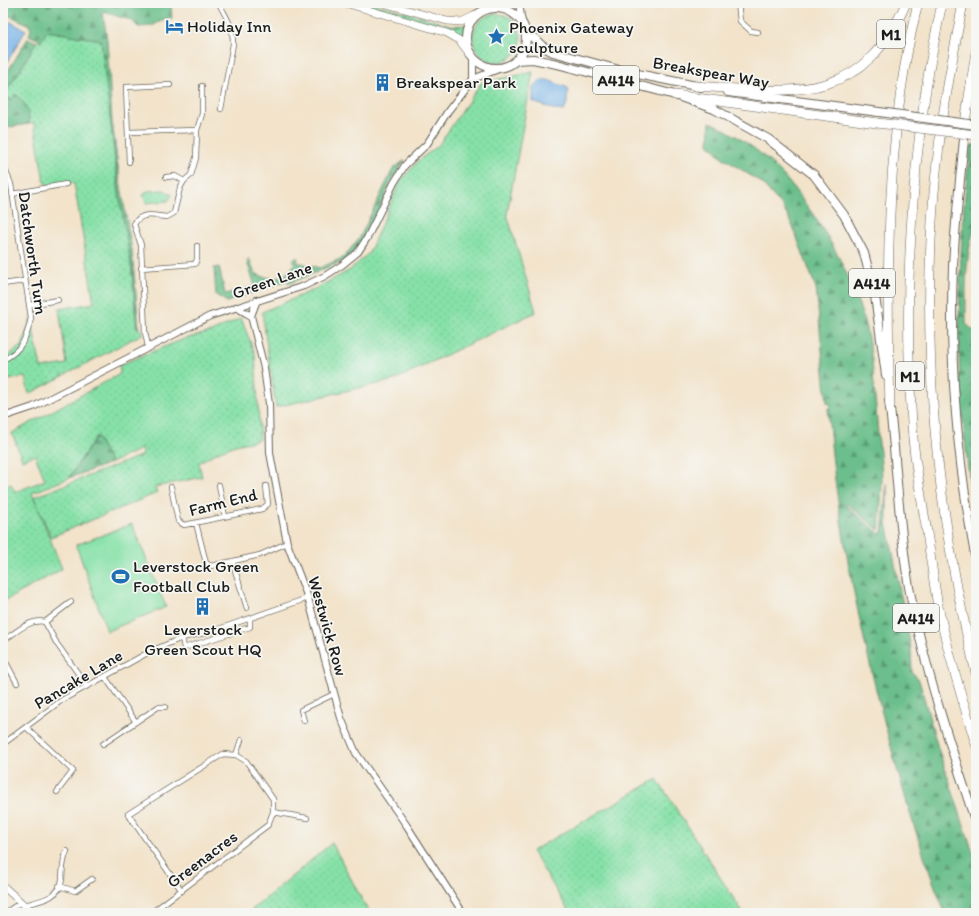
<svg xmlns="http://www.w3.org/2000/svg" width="979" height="916" font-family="Itim,sans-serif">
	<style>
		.grass { fill: url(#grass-dots); stroke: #517e62 }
		.forest { fill: url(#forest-firs); stroke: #446e54 }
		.garden { fill: #86e1a7; stroke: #517e62 }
		.water { fill: #74b1e6; stroke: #486681 }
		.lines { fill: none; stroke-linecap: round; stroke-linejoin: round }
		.minor-casing { stroke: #676259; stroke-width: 6 }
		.tertiary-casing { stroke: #676259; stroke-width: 8 }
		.primary-casing { stroke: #676259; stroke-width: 8 }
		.trunk-casing { stroke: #676259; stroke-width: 10 }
		.motorway-casing { stroke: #676259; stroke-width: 10 }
		.minor { stroke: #fff; stroke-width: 4.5 }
		.tertiary { stroke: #fff; stroke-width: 6 }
		.primary { stroke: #fff; stroke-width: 7 }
		.trunk { stroke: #fff; stroke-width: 8 }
		.motorway { stroke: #fff; stroke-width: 9 }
		.trunk-bridge-casing { stroke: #676259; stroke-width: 10; stroke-linecap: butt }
		.motorway-bridge-casing { stroke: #676259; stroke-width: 10; stroke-linecap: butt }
		.trunk-bridge { stroke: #fff; stroke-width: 8 }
		.motorway-bridge { stroke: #fff; stroke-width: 9 }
		.labels { text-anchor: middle; stroke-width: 3.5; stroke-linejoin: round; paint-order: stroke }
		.shield { fill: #f6f6f2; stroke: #5d5d5c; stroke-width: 1 }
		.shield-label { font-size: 16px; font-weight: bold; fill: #1c1c1c }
		.poi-label { font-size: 17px; fill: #1c1c1c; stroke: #f6f6f2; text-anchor: start }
		.street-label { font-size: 17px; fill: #1c1c1c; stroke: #f6f6f2 }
	</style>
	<defs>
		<pattern id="grass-dots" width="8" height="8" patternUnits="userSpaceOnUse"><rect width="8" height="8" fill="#86e1a7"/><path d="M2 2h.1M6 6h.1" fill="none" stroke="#73c08f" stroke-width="1.8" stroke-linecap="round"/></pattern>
		<pattern id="forest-firs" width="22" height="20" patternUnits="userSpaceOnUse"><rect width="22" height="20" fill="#6cbf8c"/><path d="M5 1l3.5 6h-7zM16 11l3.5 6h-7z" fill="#589a72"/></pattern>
	</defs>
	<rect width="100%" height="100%" fill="#f6f6f2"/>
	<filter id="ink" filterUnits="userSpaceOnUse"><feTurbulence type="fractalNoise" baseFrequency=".025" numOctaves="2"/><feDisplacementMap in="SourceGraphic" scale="8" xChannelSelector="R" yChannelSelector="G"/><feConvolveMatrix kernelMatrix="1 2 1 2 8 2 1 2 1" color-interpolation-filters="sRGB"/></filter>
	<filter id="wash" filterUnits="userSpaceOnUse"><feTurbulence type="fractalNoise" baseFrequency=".012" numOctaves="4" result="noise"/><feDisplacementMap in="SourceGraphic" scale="16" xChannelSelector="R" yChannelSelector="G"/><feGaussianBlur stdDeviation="0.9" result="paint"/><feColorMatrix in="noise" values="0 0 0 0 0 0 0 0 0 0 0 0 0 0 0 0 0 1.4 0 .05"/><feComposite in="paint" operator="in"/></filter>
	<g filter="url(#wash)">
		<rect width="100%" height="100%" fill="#f2e3ca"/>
		<path class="grass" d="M358,3h14l68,19v4z
			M473 38a24 24 0 1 1 48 0a24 24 0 1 1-48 0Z
			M443,23l11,3 12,-1 -3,12 -21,-10z
			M47,31l54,9c11,96 29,191 36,287l7,6 -115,61 -4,-17 -22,4v-21l19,-15 9,-27 10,50 26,-4 -8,-55 35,-6 -20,-120 -26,4 -4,-6 -10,-58 -5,1v-5l-18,-19 -8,-4 16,-24 17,-30 5,-1z
			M533,72l-26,142 29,98 -142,68 -118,27 -14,-95 49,-21 39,-21 19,-17 31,-71 19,-22 19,-14 43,-63z
			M164,190l8,5 -4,6 -22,2 -3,-8 5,-4z
			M241,318l14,36 5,85c-8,4 -16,3 -24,6 -12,4 -26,10 -37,18l3,14 -47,10 2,6 -106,44 -17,-40 109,-42 -3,-8 1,2 -30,14 -15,-27 -27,42 -37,15 30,76 -59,33v-114l8,-4 4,8 30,-12 -10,-25 -13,5 -10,-27 108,-59 -1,-9 65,-26 27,-7z
			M657,779l86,134h-173l-38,-62z
			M332,843l37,70h-121z"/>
		<path class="forest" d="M3,3h168l1,16h-7l-13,7 -14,1 -7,-7 -28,-8 4,28 5,81 7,54 13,75 7,77 -2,1 -1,-6 -4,-53 -13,-74 -18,-155 -54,-9 -6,10 -12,-6 2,-6 -3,-5 -25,-11z
			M28,38l8,4 -17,30 -16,23v-16z
			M16,94c9,8 14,18 13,30l-26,4v-32l8,4z
			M710,122c44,21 69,44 97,84 33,45 58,99 65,155 2,20 3,40 5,60 1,18 4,37 5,55 0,18 -2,36 -3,54l-32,-26 -2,1 35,29 2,-1 5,-50v39l24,126 1,24 7,8 19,68 38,113v52h-31c-31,-78 -53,-158 -73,-240 -21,-88 -38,-175 -44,-265l1,2 1,-7h-3l-11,-115 -25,-66 -10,-17 -19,-22 -45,-29 1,-2 -9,-7z
			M971,145h5v81c-12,26 -10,69 -10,98l7,6h3v188l-3,-5c-5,-53 -14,-107 -14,-160 0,-70 2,-139 12,-208z
			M405,160l-15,24 -19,45 -13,18 -12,13 -58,24v-4l-61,22 -11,-7 -2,-27 5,-1 6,27 30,-8 -8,-24 2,-4 6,15c15,8 31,7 40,-10l-3,-2 4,-3h2l-1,4 23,6 24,-11 16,-20 33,-68z
			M97,436l14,27 -42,15z"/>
		<path class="garden" d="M132,524l34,83 -59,24 -31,-86z"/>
		<path class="water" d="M3,18l23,12 -23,39z
			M541,80h7l20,8 -1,15 -3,8 -9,-1 -22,-8v-15z"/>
	</g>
	<g filter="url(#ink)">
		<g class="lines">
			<defs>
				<path id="minor" d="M219,3c8,17 14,21 14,41l-12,65
					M738,3l2,18 11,10 7,1
					M128,132l69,-2
					M129,162l-3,-75 44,-2
					M3,164l8,20 20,134c-4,20 -10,33 -28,42
					M166,177l9,-1 9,5
					M12,194l54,-10
					M141,268l54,-4 2,-5v-13
					M3,284l21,-3
					M29,305l29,-5
					M148,347l-3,-15 -4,-87 -7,-21c8,-13 21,-8 33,-7l7,-4 6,-25 4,-7 7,-6 5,-17 1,-28 5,-16v-28
					M219,485l6,32
					M171,487l7,34 6,4 78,-16 6,-5 -2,-18
					M196,523l10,40 5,3 49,-11 27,-12
					M232,561l15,47
					M45,622l12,22 30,42
					M182,638l2,10 66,-21v-8
					M3,641c12,-8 27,-23 42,-19l26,-20
					M3,657l14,26
					M105,677l31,45
					M304,721l-3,-11 33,-16
					M26,727l47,44 -16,21
					M3,744l59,-44 89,-49 31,-13 31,-7 95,-33
					M103,744l55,-37h7
					M236,755l5,-15
					M273,812l34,6
					M59,886l16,5 17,-12
					M24,905c15,-4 37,-7 38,-26 1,-12 0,-16 5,-28
					M5,913l16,-11
					M151,913l117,-88 5,-13v-13l-27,-38 -10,-6 -13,-1 -95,60 54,77"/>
				<path id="tertiary" d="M519,3l3,20
					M492,8l7,-5
					M473,58v21
					M257,300l-6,16 13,52 5,36 1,49 17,90 21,55 33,120 15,35 51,73 56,87
					M236,307l15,9
					M3,417l30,-10 177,-91 94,-30 21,-10 17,-11 16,-13 9,-14 27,-55 11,-18 22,-21 21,-33 25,-32 28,-11"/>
				<path id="primary" d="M345,3l102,30 12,7 10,13
					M383,3l64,18 14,1 15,-7
					M3,886l30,27"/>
				<path id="trunk" d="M466 38a30 30 0 1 1 60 0a30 30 0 1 1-60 0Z
					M524,29l18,17 11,6 70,19 78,16
					M516,60l17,-1 24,5 118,31 39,14 54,30 46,36 30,40 20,38 11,43 11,79
					M728,92l151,20
					M965,128c-4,46 -10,93 -12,139 -4,96 5,199 23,293
					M889,400c8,62 9,125 20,187 15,80 41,158 67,236"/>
				<path id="motorway" d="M942,3c-31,143 -40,289 -29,435 3,34 10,68 15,101 3,22 6,45 10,67 10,47 24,93 38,138
					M963,3c-14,72 -27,145 -31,218 -9,153 7,304 44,452
					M695,86c95,6 166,21 211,-83
					M675,95l202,28
					M966,116l10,-64
					M890,406c-4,-130 -4,-277 28,-403"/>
			</defs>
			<use href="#minor" class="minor-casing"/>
			<use href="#tertiary" class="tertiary-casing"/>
			<use href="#primary" class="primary-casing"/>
			<use href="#trunk" class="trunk-casing"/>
			<use href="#motorway" class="motorway-casing"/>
			<use href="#minor" class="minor"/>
			<use href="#tertiary" class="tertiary"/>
			<use href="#primary" class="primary"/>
			<use href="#trunk" class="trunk"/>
			<use href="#motorway" class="motorway"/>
			<defs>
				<path id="trunk-bridge" d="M879,112l97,13"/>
				<path id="motorway-bridge" d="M877,123l99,12"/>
			</defs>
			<use href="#trunk-bridge" class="trunk-bridge-casing"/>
			<use href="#motorway-bridge" class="motorway-bridge-casing"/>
			<use href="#trunk-bridge" class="trunk-bridge"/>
			<use href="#motorway-bridge" class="motorway-bridge"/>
		</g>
	</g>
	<defs>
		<symbol id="hotel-bare" viewBox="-9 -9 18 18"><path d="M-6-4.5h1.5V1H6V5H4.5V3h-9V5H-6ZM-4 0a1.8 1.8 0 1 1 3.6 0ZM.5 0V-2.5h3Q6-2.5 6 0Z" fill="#1f6fb2" stroke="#f6f6f2" stroke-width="2.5" paint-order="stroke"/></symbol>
		<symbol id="sight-bare" viewBox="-9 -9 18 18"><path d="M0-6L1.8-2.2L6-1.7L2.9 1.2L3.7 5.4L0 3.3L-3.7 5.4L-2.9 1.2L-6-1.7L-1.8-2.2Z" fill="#1f6fb2" stroke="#f6f6f2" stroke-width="2.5" paint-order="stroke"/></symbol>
		<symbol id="building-bare" viewBox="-9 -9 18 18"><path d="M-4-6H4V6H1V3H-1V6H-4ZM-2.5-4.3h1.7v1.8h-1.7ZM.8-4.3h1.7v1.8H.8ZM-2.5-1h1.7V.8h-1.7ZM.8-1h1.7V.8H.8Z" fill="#1f6fb2" stroke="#f6f6f2" stroke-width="2.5" paint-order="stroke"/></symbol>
		<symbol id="stadium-bare" viewBox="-9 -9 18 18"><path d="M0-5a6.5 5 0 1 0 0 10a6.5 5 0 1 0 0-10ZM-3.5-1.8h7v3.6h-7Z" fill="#1f6fb2" stroke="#f6f6f2" stroke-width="2.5" paint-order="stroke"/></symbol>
	</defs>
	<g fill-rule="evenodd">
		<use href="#hotel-bare" x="162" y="14" width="25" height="25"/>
		<use href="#sight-bare" x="484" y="24" width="25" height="25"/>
		<use href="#building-bare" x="370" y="70" width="25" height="25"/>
		<use href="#stadium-bare" x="108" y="564" width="25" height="25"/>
		<use href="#building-bare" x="190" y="594" width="25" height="25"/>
	</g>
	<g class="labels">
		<g class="shield">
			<rect x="877" y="20" width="28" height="28" rx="3"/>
			<rect x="593" y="66" width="46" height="28" rx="3"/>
			<rect x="849" y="269" width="46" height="28" rx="3"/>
			<rect x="896" y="362" width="28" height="28" rx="3"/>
			<rect x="893" y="604" width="46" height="28" rx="3"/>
		</g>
		<g class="shield-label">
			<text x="891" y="40">M1</text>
			<text x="616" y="86">A414</text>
			<text x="872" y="289">A414</text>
			<text x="910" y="382">M1</text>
			<text x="916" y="624">A414</text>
		</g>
		<g class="poi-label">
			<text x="187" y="32">Holiday Inn</text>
			<text x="509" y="33">Phoenix Gateway<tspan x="509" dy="20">sculpture</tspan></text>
			<text x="396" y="88">Breakspear Park</text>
			<text x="133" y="572">Leverstock Green<tspan x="133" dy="20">Football Club</tspan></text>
			<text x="203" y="635" text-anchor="middle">Leverstock<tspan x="203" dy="20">Green Scout HQ</tspan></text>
		</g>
		<g class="street-label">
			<text transform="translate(711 72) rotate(10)" y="6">Breakspear Way</text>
			<text transform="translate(33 253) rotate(82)" y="6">Datchworth Turn</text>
			<text transform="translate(272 280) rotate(-19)" y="6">Green Lane</text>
			<text transform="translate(223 502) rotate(-14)" y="6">Farm End</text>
			<text transform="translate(328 626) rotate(74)" y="6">Westwick Row</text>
			<text transform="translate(78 679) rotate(-31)" y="6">Pancake Lane</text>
			<text transform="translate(202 859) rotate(-37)" y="6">Greenacres</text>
		</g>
	</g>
	<rect width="979" height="916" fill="none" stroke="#f6f6f2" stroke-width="16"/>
</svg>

== == ==

## WORK INSTRUCTIONS
For each line above that contains the word "lines", give the line as it is written.

## EXERCISE RESULT
		.lines { fill: none; stroke-linecap: round; stroke-linejoin: round }
		<g class="lines">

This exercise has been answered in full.